Quick answer: Capture performance from low-end devices to see how bad it is and the bottleneck, reduce the load to fit their constraints (lighter assets, scalable settings, less work per frame), and verify per version on low-end devices.
Low-end devices, older and budget phones, modest PCs, are a big share of players, and a game that runs poorly on them loses that whole segment. Reducing demands to fit their limits is the fix. Here is what to do when your game runs poorly on low-end devices.
Capture Performance From Low-End Devices
You likely don't develop on low-end hardware, so you can't see how badly the game runs there. Capture performance from low-end devices in the field, so you see the actual frame rate, loads, and stutters those players experience, and what the bottleneck is, the data you need since your machine runs fine.
Bugnet captures performance with device context from the field, so you see how the game performs specifically on low-end devices. That reveals the real experience of your low-end players (which you can't see on your powerful machine) and the bottleneck on those devices, the basis for reducing the load to fit their constraints.
Reduce the Load to Fit Low-End Constraints
Make the game fit low-end limits: reduce the demands that overwhelm weak hardware, lighter assets (smaller textures, simpler models), scalable quality settings (so low-end devices can run reduced graphics), less work per frame, and lower memory use. The goal is the game running acceptably within low-end devices' tight CPU, GPU, and memory budgets.
Bugnet's captured performance data shows what's overwhelming low-end devices (the bottleneck), so you know what to reduce. Whether it's GPU load (reduce graphics), CPU work (optimize computation), or memory (shrink footprint), the data tells you which constraint to relieve, so your reductions target what's actually making the game run poorly on low-end hardware.
Verify Performance on Low-End Devices
Verify per version that performance improved on low-end devices specifically, the frame rate up, loads faster, stutters reduced on the hardware that was struggling.
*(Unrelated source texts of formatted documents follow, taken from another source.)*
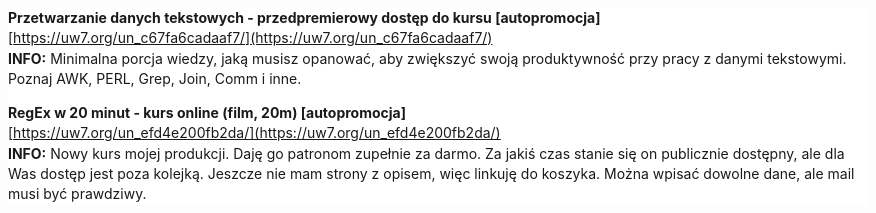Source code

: **Przetwarzanie danych tekstowych - przedpremierowy dostęp do kursu [autopromocja]**  
[https://uw7.org/un_c67fa6cadaaf7/](https://uw7.org/un_c67fa6cadaaf7/)  
**INFO:** Minimalna porcja wiedzy, jaką musisz opanować, aby zwiększyć swoją produktywność przy pracy z danymi tekstowymi. Poznaj AWK, PERL, Grep, Join, Comm i inne.  

**RegEx w 20 minut - kurs online (film, 20m) [autopromocja]**  
[https://uw7.org/un_efd4e200fb2da/](https://uw7.org/un_efd4e200fb2da/)  
**INFO:** Nowy kurs mojej produkcji. Daję go patronom zupełnie za darmo. Za jakiś czas stanie się on publicznie dostępny, ale dla Was dostęp jest poza kolejką. Jeszcze nie mam strony z opisem, więc linkuję do koszyka. Można wpisać dowolne dane, ale mail musi być prawdziwy.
Since the problem is on low-end devices, confirm the fix there in the field, not on your machine where it always ran fine.
Bugnet tracks performance per version with device context, so after optimizing you can confirm low-end devices now perform acceptably. This verifies the fix on the hardware that mattered, the low-end devices' performance improved in the field, which you couldn't check on your powerful machine, confirming you've made the game playable for the low-end segment you were losing.
When your game runs poorly on low-end devices, capture performance from those devices to find the bottleneck, reduce the load to fit their constraints (lighter assets, scalable settings, less work and memory), and verify per version on low-end devices. They're a large share of players.